Yes, when roasting vegetables, parchment paper is better than foil. Recent research in the International Journal of Electrochemical Science suggests that when we use aluminum foil during cooking, some aluminum leaches into food. Leaching increases with higher heat (roasting and broiling) and acidity (tomatoes, vinegar, vitamin C–rich produce).
Is aluminum leaching into food bad? Maybe. The average person consumes between 7 and 9 milligrams of aluminum each day through diet. The Food and Drug Administration considers such levels generally safe, and the Alzheimer’s Association concludes that this normal exposure to aluminum is not a significant risk factor in Alzheimer’s disease.

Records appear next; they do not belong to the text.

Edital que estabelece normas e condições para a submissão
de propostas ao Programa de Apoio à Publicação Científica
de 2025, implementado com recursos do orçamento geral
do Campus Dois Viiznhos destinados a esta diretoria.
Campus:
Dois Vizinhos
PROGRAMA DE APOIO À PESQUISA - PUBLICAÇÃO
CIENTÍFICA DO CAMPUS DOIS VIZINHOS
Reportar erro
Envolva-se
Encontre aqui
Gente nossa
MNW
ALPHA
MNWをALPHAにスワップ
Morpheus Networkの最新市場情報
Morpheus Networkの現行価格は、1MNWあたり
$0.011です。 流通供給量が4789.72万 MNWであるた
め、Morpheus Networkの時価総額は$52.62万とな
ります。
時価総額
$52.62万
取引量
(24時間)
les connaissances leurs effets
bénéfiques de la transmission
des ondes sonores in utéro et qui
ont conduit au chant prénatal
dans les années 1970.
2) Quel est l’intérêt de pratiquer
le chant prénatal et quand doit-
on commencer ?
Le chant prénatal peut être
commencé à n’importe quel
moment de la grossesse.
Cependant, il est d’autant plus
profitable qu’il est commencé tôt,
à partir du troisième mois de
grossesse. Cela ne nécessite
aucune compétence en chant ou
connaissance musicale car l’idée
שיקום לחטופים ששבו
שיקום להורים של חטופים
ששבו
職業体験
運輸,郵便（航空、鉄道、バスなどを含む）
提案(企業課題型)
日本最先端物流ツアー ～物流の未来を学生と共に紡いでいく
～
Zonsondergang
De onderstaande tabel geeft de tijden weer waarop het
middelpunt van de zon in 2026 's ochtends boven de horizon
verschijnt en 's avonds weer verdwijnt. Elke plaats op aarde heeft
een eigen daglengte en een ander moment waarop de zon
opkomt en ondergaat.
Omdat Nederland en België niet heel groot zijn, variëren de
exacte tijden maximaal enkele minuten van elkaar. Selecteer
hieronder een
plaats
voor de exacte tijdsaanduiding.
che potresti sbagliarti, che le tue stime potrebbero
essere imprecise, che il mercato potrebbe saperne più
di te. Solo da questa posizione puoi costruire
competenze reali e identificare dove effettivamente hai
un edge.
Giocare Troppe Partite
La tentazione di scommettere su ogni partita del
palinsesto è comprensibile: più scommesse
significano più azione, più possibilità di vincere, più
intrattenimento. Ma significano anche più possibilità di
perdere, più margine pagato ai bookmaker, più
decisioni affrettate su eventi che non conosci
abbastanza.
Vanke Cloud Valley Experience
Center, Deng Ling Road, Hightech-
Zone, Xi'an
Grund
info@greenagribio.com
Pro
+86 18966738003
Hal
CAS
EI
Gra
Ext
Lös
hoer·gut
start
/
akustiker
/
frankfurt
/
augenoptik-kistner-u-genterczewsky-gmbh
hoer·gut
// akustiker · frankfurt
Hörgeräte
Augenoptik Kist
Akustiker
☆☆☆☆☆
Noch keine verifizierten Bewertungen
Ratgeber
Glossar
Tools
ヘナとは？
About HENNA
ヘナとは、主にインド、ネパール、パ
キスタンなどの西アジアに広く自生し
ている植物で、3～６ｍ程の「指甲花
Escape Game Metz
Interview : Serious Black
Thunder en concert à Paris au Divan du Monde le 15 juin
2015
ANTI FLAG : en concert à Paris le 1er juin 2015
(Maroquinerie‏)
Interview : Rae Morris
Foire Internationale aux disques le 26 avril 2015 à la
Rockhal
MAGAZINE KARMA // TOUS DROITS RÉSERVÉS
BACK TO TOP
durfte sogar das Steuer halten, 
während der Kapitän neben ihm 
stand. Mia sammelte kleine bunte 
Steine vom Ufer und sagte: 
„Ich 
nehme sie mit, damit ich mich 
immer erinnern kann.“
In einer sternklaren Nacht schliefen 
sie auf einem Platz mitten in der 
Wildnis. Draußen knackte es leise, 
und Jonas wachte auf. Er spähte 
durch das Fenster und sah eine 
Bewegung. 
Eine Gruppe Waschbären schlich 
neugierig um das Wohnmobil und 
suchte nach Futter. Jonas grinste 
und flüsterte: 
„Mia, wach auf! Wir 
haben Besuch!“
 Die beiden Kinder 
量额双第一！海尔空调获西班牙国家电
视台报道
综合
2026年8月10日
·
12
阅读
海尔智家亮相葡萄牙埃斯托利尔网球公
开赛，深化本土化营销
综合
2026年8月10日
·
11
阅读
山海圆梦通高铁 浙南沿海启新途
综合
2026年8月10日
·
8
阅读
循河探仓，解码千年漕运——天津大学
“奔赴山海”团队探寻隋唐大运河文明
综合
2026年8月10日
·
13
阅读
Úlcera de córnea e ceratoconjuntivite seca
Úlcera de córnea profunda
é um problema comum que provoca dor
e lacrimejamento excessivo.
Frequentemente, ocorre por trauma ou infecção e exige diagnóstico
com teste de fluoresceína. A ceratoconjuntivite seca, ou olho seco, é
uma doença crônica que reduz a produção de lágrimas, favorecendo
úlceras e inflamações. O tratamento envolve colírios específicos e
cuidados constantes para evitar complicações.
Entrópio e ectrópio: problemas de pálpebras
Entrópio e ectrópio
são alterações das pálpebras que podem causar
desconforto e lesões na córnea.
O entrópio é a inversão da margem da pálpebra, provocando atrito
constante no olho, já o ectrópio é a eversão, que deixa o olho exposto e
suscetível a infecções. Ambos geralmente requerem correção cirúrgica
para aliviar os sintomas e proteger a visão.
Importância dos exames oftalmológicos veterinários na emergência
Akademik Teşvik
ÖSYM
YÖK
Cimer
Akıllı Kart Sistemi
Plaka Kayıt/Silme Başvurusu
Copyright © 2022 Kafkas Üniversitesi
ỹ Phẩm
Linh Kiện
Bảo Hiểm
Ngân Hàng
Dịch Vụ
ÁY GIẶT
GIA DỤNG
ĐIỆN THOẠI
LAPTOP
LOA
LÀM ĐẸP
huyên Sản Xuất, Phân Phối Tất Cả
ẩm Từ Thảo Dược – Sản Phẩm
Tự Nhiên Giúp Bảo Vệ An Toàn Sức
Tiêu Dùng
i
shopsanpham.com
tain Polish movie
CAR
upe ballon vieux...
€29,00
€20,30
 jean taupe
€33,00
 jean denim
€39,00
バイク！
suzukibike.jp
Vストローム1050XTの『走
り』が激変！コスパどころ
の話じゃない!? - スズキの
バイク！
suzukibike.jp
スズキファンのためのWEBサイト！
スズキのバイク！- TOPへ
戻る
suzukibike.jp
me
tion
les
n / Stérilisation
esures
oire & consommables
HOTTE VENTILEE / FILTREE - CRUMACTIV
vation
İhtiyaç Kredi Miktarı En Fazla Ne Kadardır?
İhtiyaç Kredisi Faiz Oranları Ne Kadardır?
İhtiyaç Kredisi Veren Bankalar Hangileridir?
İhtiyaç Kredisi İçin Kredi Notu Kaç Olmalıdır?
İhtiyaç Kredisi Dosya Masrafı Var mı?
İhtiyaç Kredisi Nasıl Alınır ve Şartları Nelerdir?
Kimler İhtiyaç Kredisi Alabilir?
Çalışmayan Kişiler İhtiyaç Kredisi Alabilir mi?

However, the Center for Disease Control’s Agency for Toxic Substances & Disease Registry suggests that consuming higher levels of aluminum than average may be linked to nervous system, brain, and bone diseases. People who cook often with aluminum foil (and aluminum pots and pans) risk more exposure than normal to the metal. So, although some aluminum in the diet is inevitable, keep exposure minimal with simple changes such as switching to parchment paper over foil when roasting.
Parchment paper can tolerate temperatures up to 420°F. But note: don’t confuse parchment paper with waxed paper, which can’t withstand high temperatures and will smoke in the oven.
Tip: When roasting, choose oils with higher smoke points (such as canola, sunflower, safflower, grapeseed, and refined coconut oil) to avoid an "off" flavor.